Playing around with the Harry Dean Stanton monologue from Paris, Texas when I was putting yesterday's Isolation Mix together last week caused me to play the entire soundtrack through a few times. It's not a very long album, only ten tracks and if it wasn't for 'I Knew These People...' which clocks in at over eight minutes it would be much shorter. Ry Cooder's guitar playing, all slide guitar, delicate finger picking, reverb and atmosphere, perfectly matches the moods and look of the film- the dust of the desert, the longing of the characters, the melancholy and loss of Travis and Jane. Ry Cooder said in 2018 that director Wim Wenders caught the ambience of the south west of the USA with the use of ambient microphones which picked up the sound of the desert and the wind, which he discovered is in E. So for the soundtrack they tuned all the instruments to E♭. That's the kind of detail I like, tuning your guitar to the key of the wind.

This song, Canción Mixteca, is ne of the highlights of the soundtrack and is little more than Ry Cooder's echo laden guitar, some piano and Harry Dean Stanton singing. The song is a Mexican folk song, written between 1912 and 1915 by Jose Lopez Alvarez. He wrote it in Mexico City suffering from homesickness for Oaxaca, his home. Since then it has been adopted by many Mexican exiles who long for their hometown.

'So far am I from the land where I was born!
Immense nostalgia invades my thoughts,
and, to see myself, as lone and dismal as leaf on the wind,
I would that I'd weep ‒ I would that I'd die ‒ out of sorrow!
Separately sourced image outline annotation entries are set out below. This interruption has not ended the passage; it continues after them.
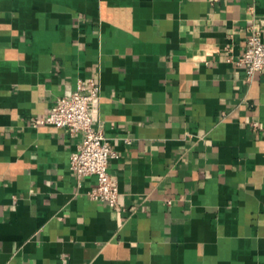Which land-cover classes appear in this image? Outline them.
<instances>
[{
  "label": "crops",
  "instance_id": "0c3cea01",
  "mask_svg": "<svg viewBox=\"0 0 264 264\" xmlns=\"http://www.w3.org/2000/svg\"><path fill=\"white\" fill-rule=\"evenodd\" d=\"M264 0H0V264H264V74L236 60ZM115 208L34 126L77 82Z\"/></svg>",
  "mask_w": 264,
  "mask_h": 264
},
{
  "label": "built area",
  "instance_id": "2783aa9c",
  "mask_svg": "<svg viewBox=\"0 0 264 264\" xmlns=\"http://www.w3.org/2000/svg\"><path fill=\"white\" fill-rule=\"evenodd\" d=\"M246 77L264 74V42L258 33L247 38L244 52L236 60ZM100 86L93 80L77 82L74 92L58 98L45 116L34 121V126H54L70 134H81L82 139L70 155L69 168L78 180L95 177L96 185L87 196L115 208L118 200L116 180L109 175L110 161L116 158L109 141L100 129L93 128L91 105L100 98Z\"/></svg>",
  "mask_w": 264,
  "mask_h": 264
}]
</instances>
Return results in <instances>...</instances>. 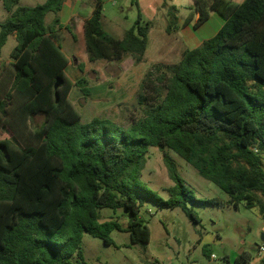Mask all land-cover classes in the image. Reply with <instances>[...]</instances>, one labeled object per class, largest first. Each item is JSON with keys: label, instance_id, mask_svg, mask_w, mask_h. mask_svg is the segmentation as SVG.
<instances>
[{"label": "trees", "instance_id": "obj_1", "mask_svg": "<svg viewBox=\"0 0 264 264\" xmlns=\"http://www.w3.org/2000/svg\"><path fill=\"white\" fill-rule=\"evenodd\" d=\"M65 1L3 0L9 17L0 23V55L10 35L17 45L0 69V130L11 134L0 139V264H72L75 255L85 263V233L111 245L114 230L128 231L132 243L146 246L151 229L140 212L145 202L181 207L199 223L189 201H222L197 199L167 148L227 192L229 204L238 208L244 201L264 220V0H194L181 24L178 8L169 6L168 32L194 18L197 28L212 10L225 22L178 62L147 71L137 95L145 114L128 126L100 116L83 122L71 101L69 60L55 32ZM104 2L96 0L85 22L89 59L129 54L141 62L152 22L139 11L118 38L103 27ZM79 67L85 70L83 63ZM58 78L62 84L55 88ZM87 82L78 81L81 103L90 94ZM150 146L164 150L175 182L168 199L141 179ZM103 208L122 209L127 225L118 217L101 220ZM204 251L211 255L207 246ZM245 262L246 251L236 259Z\"/></svg>", "mask_w": 264, "mask_h": 264}, {"label": "rangeland", "instance_id": "obj_2", "mask_svg": "<svg viewBox=\"0 0 264 264\" xmlns=\"http://www.w3.org/2000/svg\"><path fill=\"white\" fill-rule=\"evenodd\" d=\"M45 1L24 0L32 5ZM146 1L147 8L151 9L152 3L156 6L155 10L151 9L155 11V14L151 18L154 32L150 45L153 44V38L160 33L161 29L169 27L171 18L169 6L175 5L178 8L177 16L181 24L189 13V7L194 3V0ZM243 1L238 0V2ZM104 7L107 9V19H105L107 24H110L109 20L119 16L121 22L132 26L139 11L144 12L143 14L148 13L140 8V0H105ZM7 17L9 12L3 0H0V23ZM54 17V13L48 14V20ZM171 30L175 31L176 28L172 26ZM16 45L15 36L10 35L2 48L0 69L11 61L10 55ZM90 76L93 75L90 74ZM137 95L138 92L128 102L120 103V112L111 113L117 116L118 123L128 126L134 119L145 114L146 105L138 102ZM41 120L42 117H37L36 122L39 123ZM4 138H11V134L0 130V139ZM166 150L175 160L180 174L197 199L219 198L222 203L203 204L189 201L188 206L198 213L201 220L195 223L181 207L172 208L155 202H145L140 212L151 229V238L146 246L132 243L128 231L114 230L111 233L114 243L111 245L106 244L101 238L85 233L81 244L85 263H79L78 256L75 255L72 257V264H235L242 250L250 255L253 264H259L258 256L259 248L263 244L261 234L264 229V220L258 208H250L244 201L235 208L228 203L230 196L227 192L201 176L198 170L177 152L169 148ZM141 179L164 199L170 197L169 189L175 185V182L170 177L165 163L164 150L157 146L149 147ZM111 217H118L124 226L127 225V217L122 209L117 211L110 208L101 209V220ZM205 246L210 253L216 255L215 259H211L212 257L205 253ZM225 257H228L230 261H227Z\"/></svg>", "mask_w": 264, "mask_h": 264}, {"label": "crops", "instance_id": "obj_3", "mask_svg": "<svg viewBox=\"0 0 264 264\" xmlns=\"http://www.w3.org/2000/svg\"><path fill=\"white\" fill-rule=\"evenodd\" d=\"M235 2H238V0ZM146 3V0H140V8L148 12L145 14L141 12L142 17L144 21L152 22L151 18L154 16L155 11L151 9L155 10L156 6L152 3V8L149 9ZM19 4L32 5L24 2V0H19ZM95 4L96 0H66L59 12L61 26L55 30V32L60 33L62 50L69 60L65 68L66 76L73 83L69 97L79 109L83 122H89L95 116H100L118 123L117 116L111 115V113L120 112V103L128 102L134 98L147 71L153 65L178 62L184 50L195 48L205 40L213 37L225 22L218 12L212 10L208 19L197 28L193 25L194 18L192 22L180 26L175 31L168 32L167 28L161 29L160 33L153 38V44L150 45L151 36L154 32L152 26L149 31L147 50L141 62H136L134 57L129 54L120 60L100 59L91 61L86 49L85 22L92 15ZM103 10L102 22L104 29L118 38L123 37L125 31L131 26L121 22L119 16H115L112 20H109L110 24H107L105 21L107 19V9L104 7ZM68 26H71L76 38H74L72 31L68 29ZM80 63H83L84 71L80 70ZM90 74L93 76L91 77ZM82 77H86L88 80L86 85L90 89V94L87 100L81 103L83 92L78 81ZM244 251L242 250V253ZM225 259L230 261L228 257H225ZM243 264H253L250 255H248V262Z\"/></svg>", "mask_w": 264, "mask_h": 264}, {"label": "built area", "instance_id": "obj_4", "mask_svg": "<svg viewBox=\"0 0 264 264\" xmlns=\"http://www.w3.org/2000/svg\"><path fill=\"white\" fill-rule=\"evenodd\" d=\"M211 257L216 258V255L214 253H212ZM258 260H259V264H263V262H264V242L259 248Z\"/></svg>", "mask_w": 264, "mask_h": 264}, {"label": "water", "instance_id": "obj_5", "mask_svg": "<svg viewBox=\"0 0 264 264\" xmlns=\"http://www.w3.org/2000/svg\"><path fill=\"white\" fill-rule=\"evenodd\" d=\"M61 84H62V80H61V78H58L57 82L55 84V88H58ZM261 239L264 242V229H263V232L261 234ZM240 253H242V251Z\"/></svg>", "mask_w": 264, "mask_h": 264}]
</instances>
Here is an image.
O land of sunshine! I sigh for‐to see you.
Now that, far from you, I live without light ‒ without love.
And, to see myself, as lone and dismal as leaf on the wind,
I would that I'd weep ‒ I would that I'd die ‒ out of sorrow!'

Canción Mixteca

Sunday, 17 March 2019

Back To The Source


This is really good and tailor made for a Sunday morning. Balearic DJ Dr Rob has put together a mix of the source material that inspired some of Andrew Weatherall's productions and remixes (and provided the samples). It opens with the famous Harry Dean Stanton and Nastassja Kinski dialogue from Paris, Texas (the source of the 'yep, I know that feeling' line at the end of I'm Coming Down on Screamdelica) and then winds its way from there through some of Weatherall's record collection- Miles Davis, Bill Laswell, Lee and Nancy, Claire Hammil, American Spring (produced by Brian Wilson), the acid trip and tape loop drone of Tomorrow Never Knows, Billy Stewart, The Emotions, Gang Of Four, Fearless Four, Brilliant, the headspinning and heavy Hey Ho by Dub Syndicate, some even heavier Big Youth and Depth Charge- a mix that works both for trainspotters and general chilled out enjoyment.



Tracklist in full-

Harry Dean Stanton – I Knew These People
Bill Laswell – Lost Roads
Miles Davis – Saeta
American Spring – Sweet Mountain
Lee Hazlewood – Some Velvet Morning
Claire Hammil – Tides
The Beatles – Tomorrow Never Knows
Billy Stewart – Summertime
The Emotions – Don`t Want To Lose Your Love
Gang Of Four – What We All Want
Fearless Four – Rockin' It
Brilliant – Colours
Dub Syndicate – Hey Ho
Big Youth – Yabby Youth
Depth Charge – Depth Charge

Bonus selection- here's the Paris, Texas clip from the start of the mix and the end of the film, a scene and film that is always worth spending ten minutes with.





Saturday, 23 August 2014

Places


I've been uncovering and re-discovering bits and bobs by Dreadzone recently, which includes keeping an eye on the Soundcloud page of Greg Dread. Coming out of the ashes of Big Audio Dynamite they spliced dub with dance and made many good tunes through the 90s and into the 21st century, for a variety of record labels. Last year's Escapades album reunited them with Mick Jones for the single Too Late. This song has been posted by Greg Dread- Places, a beautiful tune and vocal, with some dialogue sampled from Harry Dean Stanton in Paris Texas (above with Nastassja Kinski). The cost of the sample led to it being removed from the released version- which is a shame as it works really well. I'm currently playing this half a dozen times a day.